UK’s first black female Michelin-starred chef

Nigerian-Born Adejoké Bakare Smashes Records As UK’s First Black Female Michelin-Starred Chef, Ranks 2nd Globally

Adejoké Bakare, owner and head chef of London restaurant Chishuru, has carved her name in history books by becoming the first Black woman to be awarded a Michelin star in the UK.

The achievement also makes her the second Black female chef globally to earn the prestigious honor.

Bakare’s Inspiring Journey That Led to Michelin Glory

Bakare’s passion for cooking traces back to her childhood in northern Nigeria where she grew up with a Yoruba mother and an Igbo father.

“Around the age of eleven, I started gathering cookbooks and that’s when I discovered my love for food and cooking,” she revealed.

However, she was advised to pursue a more traditional career and went on to study biological sciences at a university in Kaduna. During her college days, her culinary experience was limited to “running a fish and chip cart while studying,” she said humorously.

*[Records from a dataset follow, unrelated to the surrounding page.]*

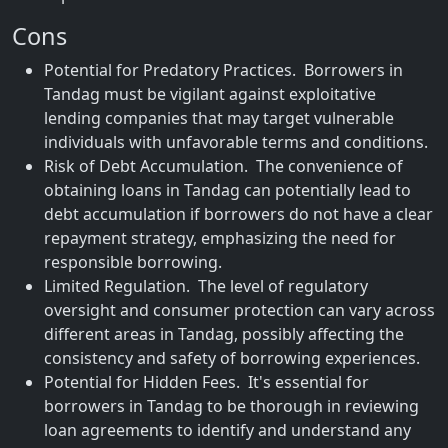
Cons
Potential for Predatory Practices. Borrowers in
Tandag must be vigilant against exploitative
lending companies that may target vulnerable
individuals with unfavorable terms and conditions.
Risk of Debt Accumulation. The convenience of
obtaining loans in Tandag can potentially lead to
debt accumulation if borrowers do not have a clear
repayment strategy, emphasizing the need for
responsible borrowing.
Limited Regulation. The level of regulatory
oversight and consumer protection can vary across
different areas in Tandag, possibly affecting the
consistency and safety of borrowing experiences.
Potential for Hidden Fees. It's essential for
borrowers in Tandag to be thorough in reviewing
loan agreements to identify and understand any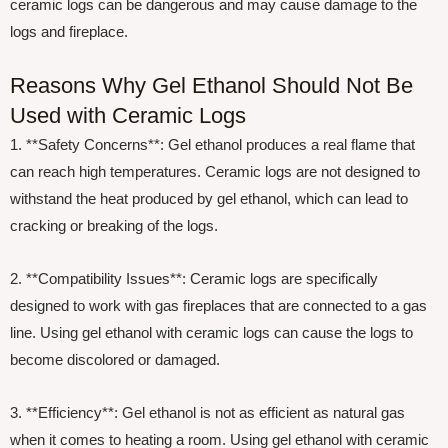
ceramic logs can be dangerous and may cause damage to the
logs and fireplace.
Reasons Why Gel Ethanol Should Not Be
Used with Ceramic Logs
1. **Safety Concerns**: Gel ethanol produces a real flame that
can reach high temperatures. Ceramic logs are not designed to
withstand the heat produced by gel ethanol, which can lead to
cracking or breaking of the logs.
2. **Compatibility Issues**: Ceramic logs are specifically
designed to work with gas fireplaces that are connected to a gas
line. Using gel ethanol with ceramic logs can cause the logs to
become discolored or damaged.
3. **Efficiency**: Gel ethanol is not as efficient as natural gas
when it comes to heating a room. Using gel ethanol with ceramic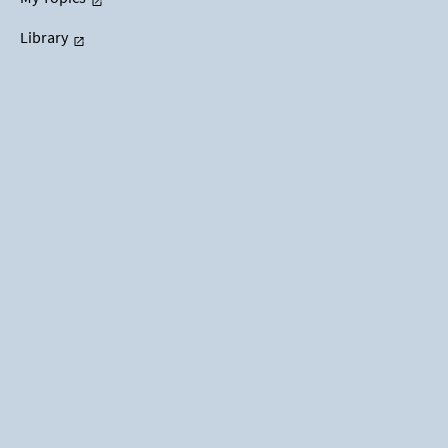
Library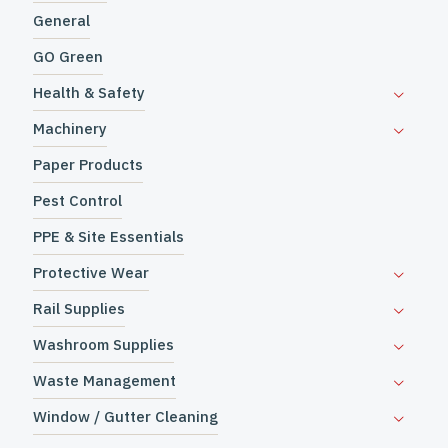
General
GO Green
Health & Safety
Machinery
Paper Products
Pest Control
PPE & Site Essentials
Protective Wear
Rail Supplies
Washroom Supplies
Waste Management
Window / Gutter Cleaning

After relocating to the UK, Bakare worked in caregiving and property management sectors before deciding in 2017 to organize a private supper club with the goal of realizing her lifelong dream of restaurant ownership.

Her big break came in 2019 when she won a competition at Brixton Village to launch a three-month pop-up eatery, which later evolved into the now Michelin-starred Chishuru restaurant.

Chishuru’s Journey From Pop-up to Michelin Glory

Chishuru opened as a pop-up serving contemporary West African dishes in September 2020. It quickly built a loyal customer base with its unique flavours like fermented rice cake, bean cake, and corn cake, prompting a move to a permanent location in Fitzrovia in 2023.

Just five months after its Fitzrovia opening, Chishuru bagged the coveted Michelin star, making Bakare the first Black female chef in the UK to achieve the feat.

Bakare Hopes to Inspire Young Women of Color in the Industry

While proud of her pioneering achievement, Bakare hopes it motivates more diversity in the restaurant industry going forward.

“It did feel rather odd at last night’s ceremony that 90% of the room was white middle-aged men,” she said, referring to the Michelin award gala held in Manchester.

“But the passion I see among young women in the industry is such that I’m confident things will change. It’s an enormous thrill and privilege to think I might have some influence on that,” Bakare added optimistically.

Her trailblazing success has certainly sparked celebration among Nigerians globally, with many taking to social media to congratulate her.